Non ho mai sentito nulla del genere, ma non mi risulta difficile capirne i meccanismi.
<<Quindi, vediamo se ho capito bene: loro hanno deciso, per evitare di dare spiegazioni ad amici e parenti sul perché il caro figlioletto non frequenti più la prestigiosa facoltà di medicina, che io posso uscire dal posto in cui loro stessi mi hanno rinchiuso e nel quale non hanno mai pensato di mettere piede?>>
Ritorno a sedermi sulla sedia dinanzi alla scrivania.
<<Emir ci tengono a te e al tuo futuro, non potrebbe essere diversamente e lo sai!>>
<<Ah, no che non lo so. L'unica cosa che so per certo è che tengono molto a loro stessi e alla loro posizione in società ed il figlio tossicodipendente che smette di studiare è l'equivalente reale di uno dei loro peggiori incubi. >>
<<Le condizioni vuoi sentirle oppure no?>> la dottoressa ha capito di dover tagliare corto che tanto la storia dei genitori premurosi con me non attacca.
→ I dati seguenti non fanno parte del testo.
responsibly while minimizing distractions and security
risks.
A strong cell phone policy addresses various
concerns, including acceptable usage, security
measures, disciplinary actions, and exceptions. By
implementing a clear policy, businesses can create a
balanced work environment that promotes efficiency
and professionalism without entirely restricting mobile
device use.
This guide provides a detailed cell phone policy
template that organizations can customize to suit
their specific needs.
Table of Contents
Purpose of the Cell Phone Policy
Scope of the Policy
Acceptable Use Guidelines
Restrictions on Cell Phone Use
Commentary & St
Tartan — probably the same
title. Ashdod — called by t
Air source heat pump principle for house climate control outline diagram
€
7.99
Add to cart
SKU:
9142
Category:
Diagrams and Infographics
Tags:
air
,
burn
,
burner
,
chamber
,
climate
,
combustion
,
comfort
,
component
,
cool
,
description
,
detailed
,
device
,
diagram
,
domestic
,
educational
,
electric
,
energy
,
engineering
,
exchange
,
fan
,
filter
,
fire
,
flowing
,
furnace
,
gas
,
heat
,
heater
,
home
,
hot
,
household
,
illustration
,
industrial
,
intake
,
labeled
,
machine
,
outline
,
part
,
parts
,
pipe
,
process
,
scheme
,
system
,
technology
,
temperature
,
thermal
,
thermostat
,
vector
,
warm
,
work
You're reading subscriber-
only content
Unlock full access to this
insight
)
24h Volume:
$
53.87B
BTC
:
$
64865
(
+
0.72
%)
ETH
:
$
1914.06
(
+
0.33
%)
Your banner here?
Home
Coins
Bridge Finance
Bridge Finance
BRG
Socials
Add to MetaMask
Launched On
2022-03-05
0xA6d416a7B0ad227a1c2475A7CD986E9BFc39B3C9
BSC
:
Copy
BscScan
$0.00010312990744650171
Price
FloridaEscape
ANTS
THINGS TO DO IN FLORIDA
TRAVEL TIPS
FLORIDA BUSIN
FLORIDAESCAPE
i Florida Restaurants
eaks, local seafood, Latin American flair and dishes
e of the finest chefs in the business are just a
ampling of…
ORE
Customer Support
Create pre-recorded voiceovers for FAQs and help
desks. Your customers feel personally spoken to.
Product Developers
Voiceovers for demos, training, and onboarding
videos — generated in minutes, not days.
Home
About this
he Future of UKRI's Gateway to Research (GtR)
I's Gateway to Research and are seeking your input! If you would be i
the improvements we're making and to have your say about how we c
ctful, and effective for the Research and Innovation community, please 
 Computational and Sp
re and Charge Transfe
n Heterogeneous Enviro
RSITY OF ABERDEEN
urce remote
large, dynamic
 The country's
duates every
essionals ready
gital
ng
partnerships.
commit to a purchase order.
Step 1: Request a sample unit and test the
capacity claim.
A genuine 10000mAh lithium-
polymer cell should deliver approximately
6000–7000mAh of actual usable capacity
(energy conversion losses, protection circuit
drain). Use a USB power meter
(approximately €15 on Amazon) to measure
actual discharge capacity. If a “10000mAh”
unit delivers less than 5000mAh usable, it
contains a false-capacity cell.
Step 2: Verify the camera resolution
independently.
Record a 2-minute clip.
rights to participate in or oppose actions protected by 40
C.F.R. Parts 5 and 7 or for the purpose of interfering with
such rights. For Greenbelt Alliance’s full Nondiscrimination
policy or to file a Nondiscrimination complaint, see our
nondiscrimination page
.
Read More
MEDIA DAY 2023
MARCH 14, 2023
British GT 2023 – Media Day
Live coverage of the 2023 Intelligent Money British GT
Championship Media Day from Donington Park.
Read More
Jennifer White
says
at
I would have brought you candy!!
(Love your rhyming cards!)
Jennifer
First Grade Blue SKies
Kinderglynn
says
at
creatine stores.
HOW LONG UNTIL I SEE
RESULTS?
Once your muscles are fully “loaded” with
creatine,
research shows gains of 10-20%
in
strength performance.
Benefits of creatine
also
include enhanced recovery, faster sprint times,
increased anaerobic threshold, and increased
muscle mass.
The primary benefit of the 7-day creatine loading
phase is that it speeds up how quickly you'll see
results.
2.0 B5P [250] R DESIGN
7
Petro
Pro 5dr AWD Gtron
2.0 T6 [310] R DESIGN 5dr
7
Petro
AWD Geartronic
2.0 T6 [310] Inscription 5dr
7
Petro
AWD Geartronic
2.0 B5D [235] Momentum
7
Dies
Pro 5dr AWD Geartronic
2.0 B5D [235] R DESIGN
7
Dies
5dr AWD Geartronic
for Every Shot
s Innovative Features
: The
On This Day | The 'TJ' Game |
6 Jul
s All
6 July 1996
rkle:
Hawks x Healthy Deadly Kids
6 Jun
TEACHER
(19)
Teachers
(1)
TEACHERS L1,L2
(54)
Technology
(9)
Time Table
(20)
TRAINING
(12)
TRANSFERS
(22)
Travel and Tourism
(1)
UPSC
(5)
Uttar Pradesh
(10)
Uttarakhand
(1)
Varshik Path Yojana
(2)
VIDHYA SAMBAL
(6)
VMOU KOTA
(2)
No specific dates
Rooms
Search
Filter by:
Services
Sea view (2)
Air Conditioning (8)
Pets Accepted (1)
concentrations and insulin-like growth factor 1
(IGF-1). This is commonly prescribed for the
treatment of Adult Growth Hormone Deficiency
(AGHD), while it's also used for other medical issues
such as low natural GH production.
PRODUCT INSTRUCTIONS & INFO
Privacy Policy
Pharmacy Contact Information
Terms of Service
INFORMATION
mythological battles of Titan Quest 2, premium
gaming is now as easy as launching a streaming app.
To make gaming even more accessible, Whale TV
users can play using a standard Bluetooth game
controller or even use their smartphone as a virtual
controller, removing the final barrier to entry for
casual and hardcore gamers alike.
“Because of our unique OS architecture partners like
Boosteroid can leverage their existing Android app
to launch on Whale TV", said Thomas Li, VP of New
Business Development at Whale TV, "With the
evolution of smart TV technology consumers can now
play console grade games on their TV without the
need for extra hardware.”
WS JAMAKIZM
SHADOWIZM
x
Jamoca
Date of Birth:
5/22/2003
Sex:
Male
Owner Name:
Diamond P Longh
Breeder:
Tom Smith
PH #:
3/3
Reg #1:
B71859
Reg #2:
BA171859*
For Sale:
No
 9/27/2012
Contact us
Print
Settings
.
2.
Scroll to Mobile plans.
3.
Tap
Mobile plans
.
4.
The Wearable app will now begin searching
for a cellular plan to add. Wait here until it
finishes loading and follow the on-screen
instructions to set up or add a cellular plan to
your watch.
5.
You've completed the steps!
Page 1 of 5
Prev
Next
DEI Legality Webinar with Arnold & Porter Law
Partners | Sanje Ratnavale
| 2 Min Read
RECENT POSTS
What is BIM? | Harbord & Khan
<<Diavolo si! Accetterei di tutto pur di uscire da qui!>>
Improvvisamente è come se tutto il nero intorno a me fosse diventato un po' meno nero, qualcosa simile ad un grigio, qualcosa simile a dei colori da troppo tempo assenti nella mia vita. La libertà.
<<Bene, allora: uscirai di qui al mattino per andare esclusivamente al campus, seguirai tutti i corsi, al termine di ognuno di essi ti aspetterò nel mio ufficio per un controllo veloce, potrai pranzare alla mensa, ma non fuori dal campus e potrai frequentare una delle biblioteche dopo aver chiesto a me il consenso e, al termine di tutte le lezioni, farai ritorno qui e ti dedicherai alle mansioni che normalmente ti competono e...>>
Non finisco di ascoltare l'elenco dei devo e dei non devo, che accetto senza pensarci su più di tanto.
Qualsiasi richiesta vale la mia seppur parziale libertà.